When using pip, it is also good practice to install package not on a global/system level, but in "virtual environments" organized for each of your projects. The virtualenv package helps you do this and can be installed through pip:
# Install only the virtualenv pacakge globally
python -m pip install --user virtualenv # ("py -m pip ..." on windows)
# Create and activate a virtual environment with an appropriate python version
virtualenv --python python3.6 venv # (or another python version >= 3.6 that you have installed)
source venv/bin/activate # (".\venv\Scripts\activate" on windows)

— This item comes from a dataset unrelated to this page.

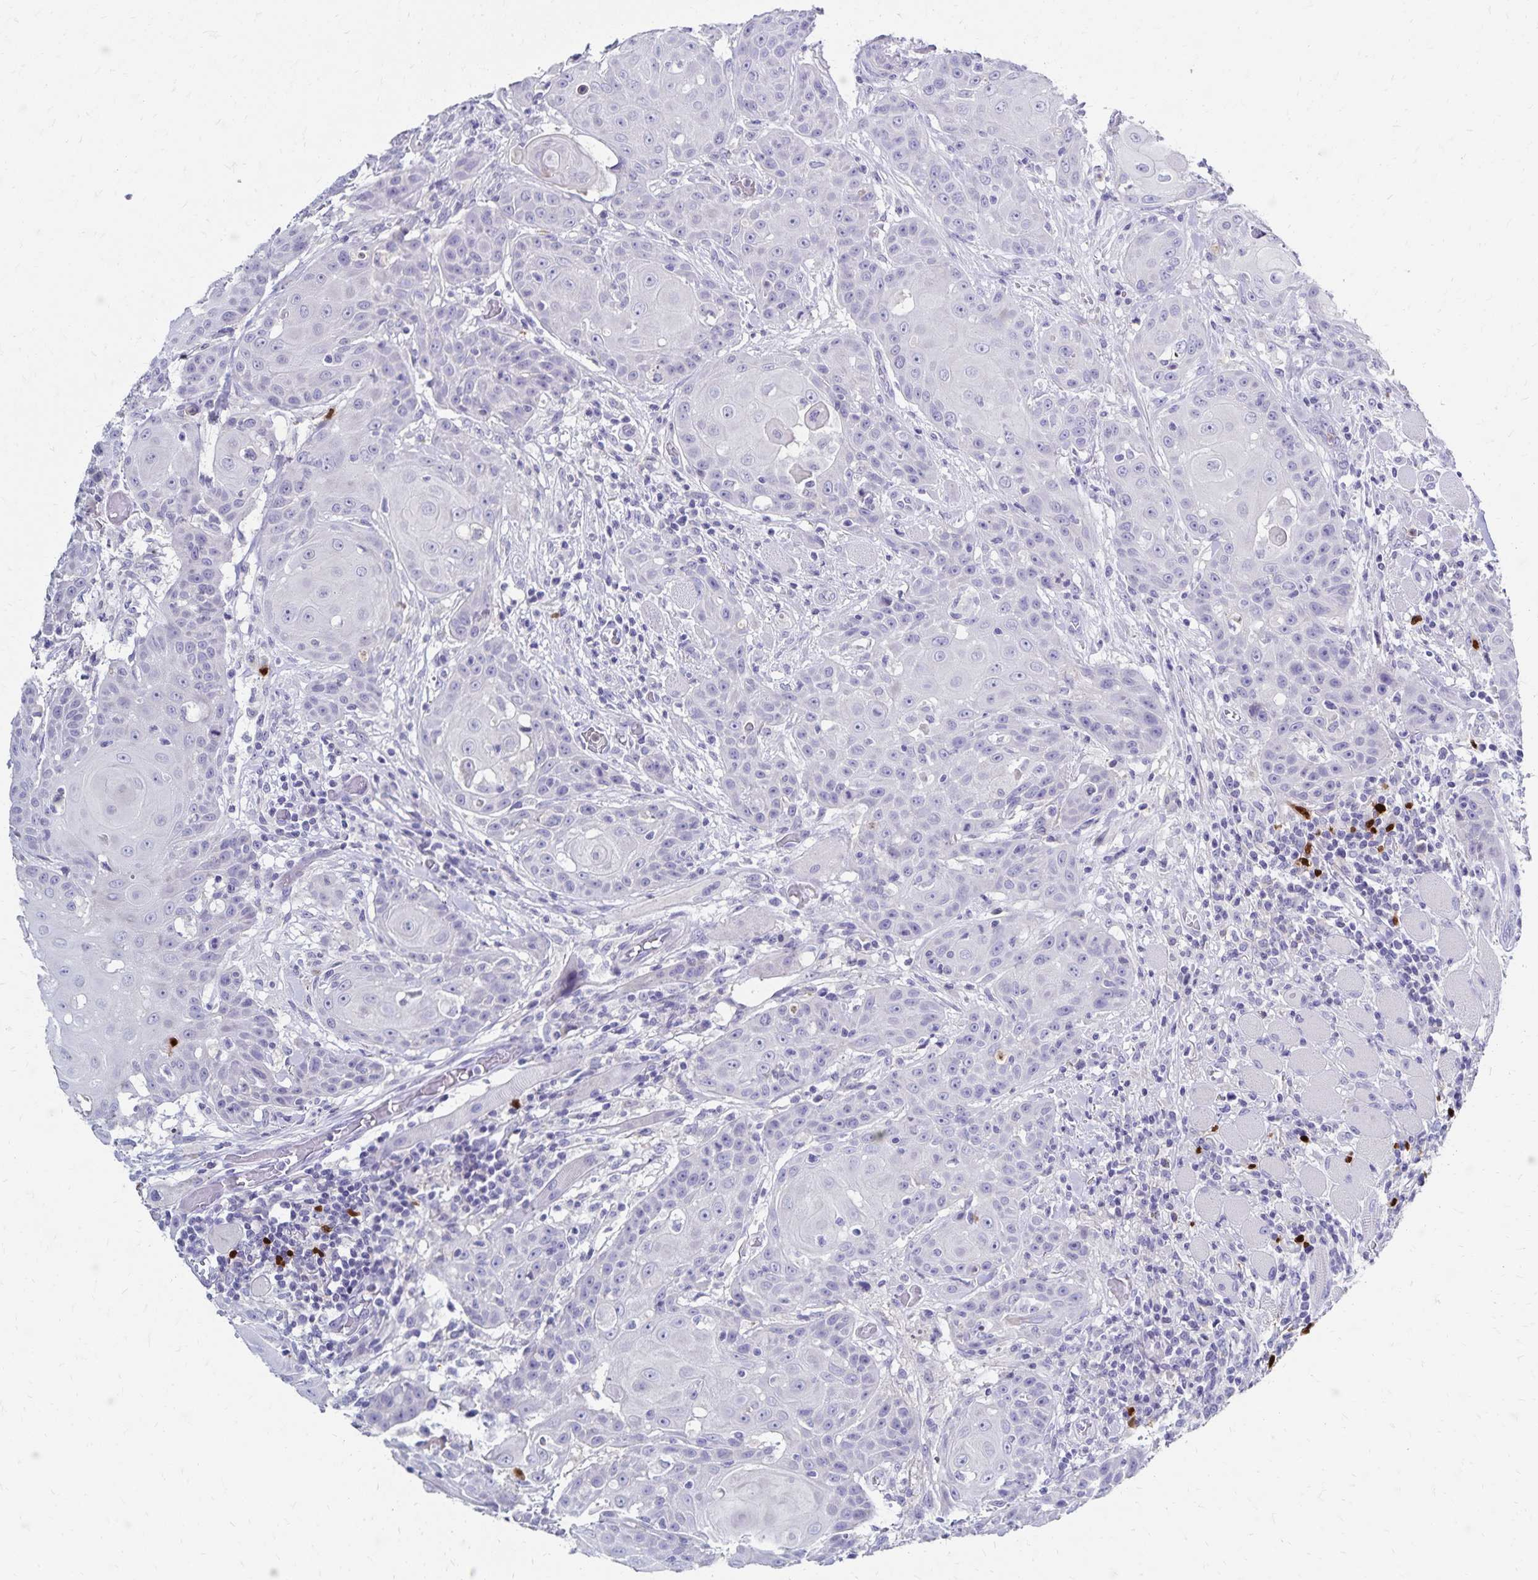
{"staining": {"intensity": "negative", "quantity": "none", "location": "none"}, "tissue": "head and neck cancer", "cell_type": "Tumor cells", "image_type": "cancer", "snomed": [{"axis": "morphology", "description": "Normal tissue, NOS"}, {"axis": "morphology", "description": "Squamous cell carcinoma, NOS"}, {"axis": "topography", "description": "Oral tissue"}, {"axis": "topography", "description": "Head-Neck"}], "caption": "Immunohistochemistry of head and neck squamous cell carcinoma demonstrates no positivity in tumor cells. (Brightfield microscopy of DAB IHC at high magnification).", "gene": "PAX5", "patient": {"sex": "female", "age": 55}}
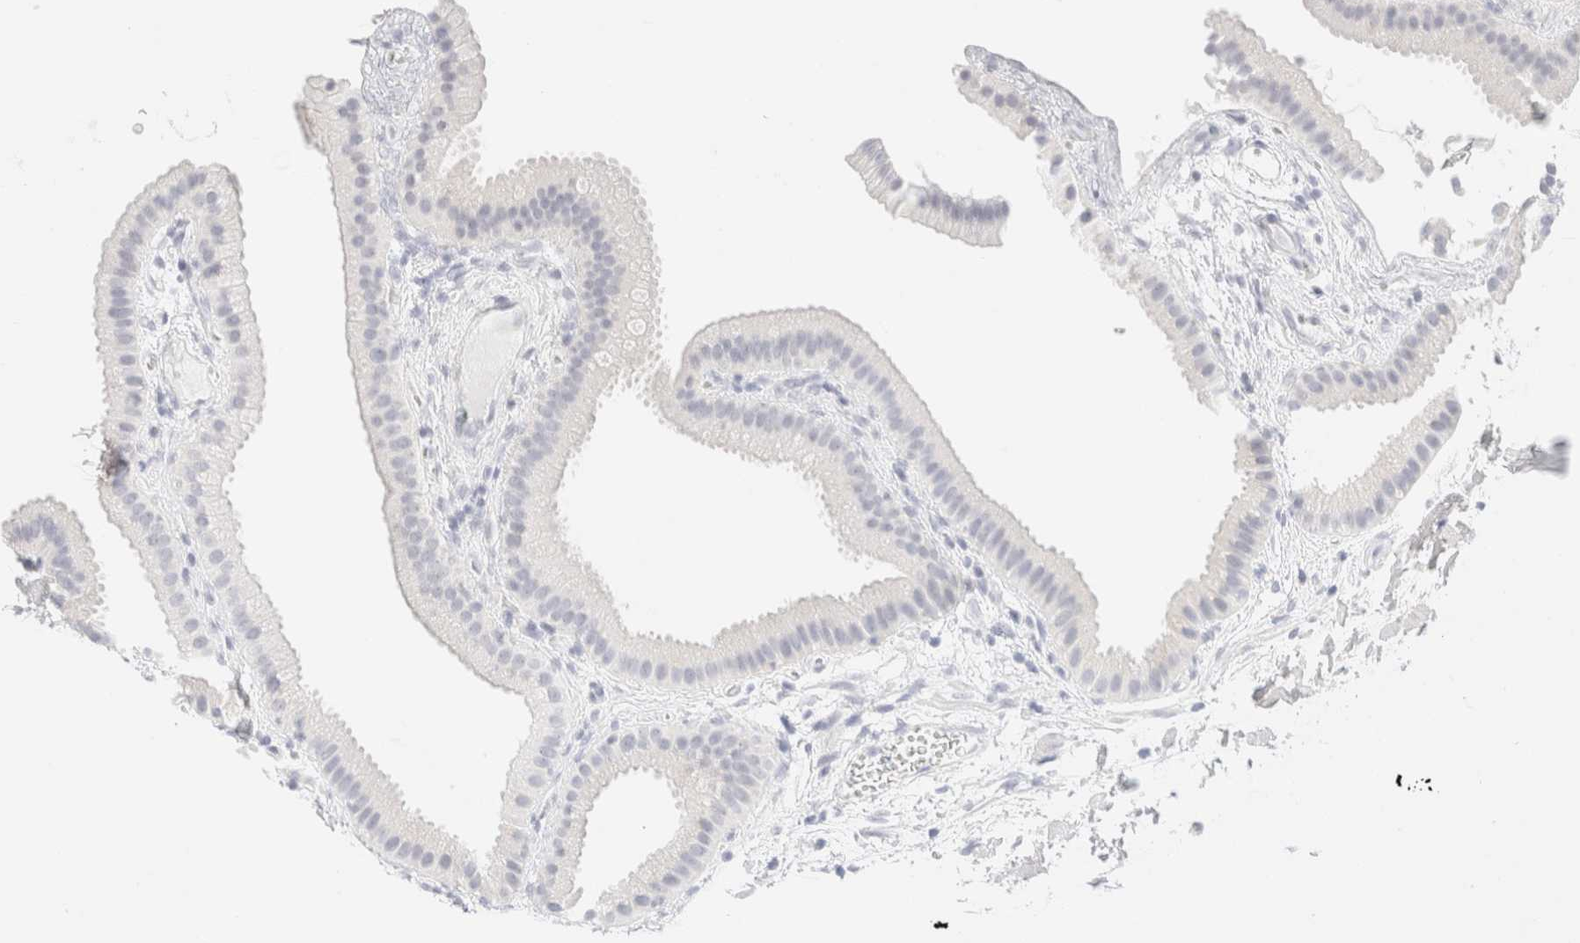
{"staining": {"intensity": "negative", "quantity": "none", "location": "none"}, "tissue": "gallbladder", "cell_type": "Glandular cells", "image_type": "normal", "snomed": [{"axis": "morphology", "description": "Normal tissue, NOS"}, {"axis": "topography", "description": "Gallbladder"}], "caption": "The image demonstrates no staining of glandular cells in normal gallbladder. (Immunohistochemistry (ihc), brightfield microscopy, high magnification).", "gene": "KRT15", "patient": {"sex": "female", "age": 64}}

This will create a virtual environment in a folder called venv
that is located in the folder you executed the commands from. All subsequent python packages installed with pip should end up within this folder structure (and not in the global package folder). If you want to scrap all the packages associated with your project later, you can just delete this folder while not having to worry about breaking other projects. It also solves the problem of having to deal with different projects requireing different versions of the same pacakge. After having created and activated your new virtual environment, all the packages required for this project can be installed with:
python -m pip install -r requirements.txt # ("py -m pip ..." on windows)
If you use Anaconda to manage your python versions and packages, then you can create a new python environment and install all the dependencies with the following commands.
conda create --name tdt4173 python=3.6 # (or another python version >= 3.6)
source activate tdt4173 # (just "activate tdt4173" on windows)
conda install --yes --file requirements.txt
After you have installed all the dependencies, you can run a notebook server with:
jupyter lab
This will start a slightly fancier version of jupyter notebook. It is a single-page application that allows you to navigate, edit, and run python and jupyter notebook files from your browser. By default the server should be exposed at localhost
port 8888
. If you're running this command from your laptop or desktop computer, it should automatically open in your default web browser. If for some reason not, try manually navigating to localhost:8888
in your web browser (or copy the full URL from the logging output in the shell you ran the command). If it asks for a password or token, this can also be found in the shell output.
From here, you can start running and editing the files in the project. If you need more help with the interface, there are several guides online.